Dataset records
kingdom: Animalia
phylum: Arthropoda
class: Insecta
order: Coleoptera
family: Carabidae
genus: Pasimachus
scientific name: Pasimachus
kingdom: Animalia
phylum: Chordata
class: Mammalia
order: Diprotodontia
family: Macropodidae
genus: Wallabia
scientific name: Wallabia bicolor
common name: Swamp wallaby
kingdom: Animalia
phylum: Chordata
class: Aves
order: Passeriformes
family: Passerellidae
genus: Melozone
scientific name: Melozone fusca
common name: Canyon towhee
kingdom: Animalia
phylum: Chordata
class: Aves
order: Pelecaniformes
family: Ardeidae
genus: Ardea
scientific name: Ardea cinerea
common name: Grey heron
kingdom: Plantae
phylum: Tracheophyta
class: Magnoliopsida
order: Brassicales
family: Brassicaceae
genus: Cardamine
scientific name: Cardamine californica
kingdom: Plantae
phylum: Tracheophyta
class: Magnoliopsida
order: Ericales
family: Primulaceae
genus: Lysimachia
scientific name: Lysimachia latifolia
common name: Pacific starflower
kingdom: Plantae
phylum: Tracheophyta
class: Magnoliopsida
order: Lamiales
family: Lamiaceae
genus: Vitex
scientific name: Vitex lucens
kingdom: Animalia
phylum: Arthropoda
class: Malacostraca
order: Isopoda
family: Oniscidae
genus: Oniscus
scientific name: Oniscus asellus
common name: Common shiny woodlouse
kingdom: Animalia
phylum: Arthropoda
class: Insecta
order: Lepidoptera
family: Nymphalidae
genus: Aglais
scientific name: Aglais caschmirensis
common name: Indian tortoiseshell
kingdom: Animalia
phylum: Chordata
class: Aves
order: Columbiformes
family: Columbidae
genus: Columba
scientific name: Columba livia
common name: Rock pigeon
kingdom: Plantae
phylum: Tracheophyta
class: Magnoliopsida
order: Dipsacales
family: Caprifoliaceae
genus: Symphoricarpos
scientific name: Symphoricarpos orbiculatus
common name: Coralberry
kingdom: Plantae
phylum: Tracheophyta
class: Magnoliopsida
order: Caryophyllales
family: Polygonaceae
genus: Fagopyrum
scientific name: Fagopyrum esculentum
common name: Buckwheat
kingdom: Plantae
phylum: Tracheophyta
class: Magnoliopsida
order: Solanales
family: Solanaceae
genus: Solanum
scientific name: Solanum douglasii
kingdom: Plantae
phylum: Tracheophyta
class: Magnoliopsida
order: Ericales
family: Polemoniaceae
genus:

THE TASK.
Render all of the data above as a Markdown table with two columns, Row and Line. Put each line in its own numbered row and leave out blank lines.

EXERCISE ANSWER.
| Row | Line |
|---|---|
| 1 | kingdom: Animalia |
| 2 | phylum: Arthropoda |
| 3 | class: Insecta |
| 4 | order: Coleoptera |
| 5 | family: Carabidae |
| 6 | genus: Pasimachus |
| 7 | scientific name: Pasimachus |
| 8 | kingdom: Animalia |
| 9 | phylum: Chordata |
| 10 | class: Mammalia |
| 11 | order: Diprotodontia |
| 12 | family: Macropodidae |
| 13 | genus: Wallabia |
| 14 | scientific name: Wallabia bicolor |
| 15 | common name: Swamp wallaby |
| 16 | kingdom: Animalia |
| 17 | phylum: Chordata |
| 18 | class: Aves |
| 19 | order: Passeriformes |
| 20 | family: Passerellidae |
| 21 | genus: Melozone |
| 22 | scientific name: Melozone fusca |
| 23 | common name: Canyon towhee |
| 24 | kingdom: Animalia |
| 25 | phylum: Chordata |
| 26 | class: Aves |
| 27 | order: Pelecaniformes |
| 28 | family: Ardeidae |
| 29 | genus: Ardea |
| 30 | scientific name: Ardea cinerea |
| 31 | common name: Grey heron |
| 32 | kingdom: Plantae |
| 33 | phylum: Tracheophyta |
| 34 | class: Magnoliopsida |
| 35 | order: Brassicales |
| 36 | family: Brassicaceae |
| 37 | genus: Cardamine |
| 38 | scientific name: Cardamine californica |
| 39 | kingdom: Plantae |
| 40 | phylum: Tracheophyta |
| 41 | class: Magnoliopsida |
| 42 | order: Ericales |
| 43 | family: Primulaceae |
| 44 | genus: Lysimachia |
| 45 | scientific name: Lysimachia latifolia |
| 46 | common name: Pacific starflower |
| 47 | kingdom: Plantae |
| 48 | phylum: Tracheophyta |
| 49 | class: Magnoliopsida |
| 50 | order: Lamiales |
| 51 | family: Lamiaceae |
| 52 | genus: Vitex |
| 53 | scientific name: Vitex lucens |
| 54 | kingdom: Animalia |
| 55 | phylum: Arthropoda |
| 56 | class: Malacostraca |
| 57 | order: Isopoda |
| 58 | family: Oniscidae |
| 59 | genus: Oniscus |
| 60 | scientific name: Oniscus asellus |
| 61 | common name: Common shiny woodlouse |
| 62 | kingdom: Animalia |
| 63 | phylum: Arthropoda |
| 64 | class: Insecta |
| 65 | order: Lepidoptera |
| 66 | family: Nymphalidae |
| 67 | genus: Aglais |
| 68 | scientific name: Aglais caschmirensis |
| 69 | common name: Indian tortoiseshell |
| 70 | kingdom: Animalia |
| 71 | phylum: Chordata |
| 72 | class: Aves |
| 73 | order: Columbiformes |
| 74 | family: Columbidae |
| 75 | genus: Columba |
| 76 | scientific name: Columba livia |
| 77 | common name: Rock pigeon |
| 78 | kingdom: Plantae |
| 79 | phylum: Tracheophyta |
| 80 | class: Magnoliopsida |
| 81 | order: Dipsacales |
| 82 | family: Caprifoliaceae |
| 83 | genus: Symphoricarpos |
| 84 | scientific name: Symphoricarpos orbiculatus |
| 85 | common name: Coralberry |
| 86 | kingdom: Plantae |
| 87 | phylum: Tracheophyta |
| 88 | class: Magnoliopsida |
| 89 | order: Caryophyllales |
| 90 | family: Polygonaceae |
| 91 | genus: Fagopyrum |
| 92 | scientific name: Fagopyrum esculentum |
| 93 | common name: Buckwheat |
| 94 | kingdom: Plantae |
| 95 | phylum: Tracheophyta |
| 96 | class: Magnoliopsida |
| 97 | order: Solanales |
| 98 | family: Solanaceae |
| 99 | genus: Solanum |
| 100 | scientific name: Solanum douglasii |
| 101 | kingdom: Plantae |
| 102 | phylum: Tracheophyta |
| 103 | class: Magnoliopsida |
| 104 | order: Ericales |
| 105 | family: Polemoniaceae |
| 106 | genus: |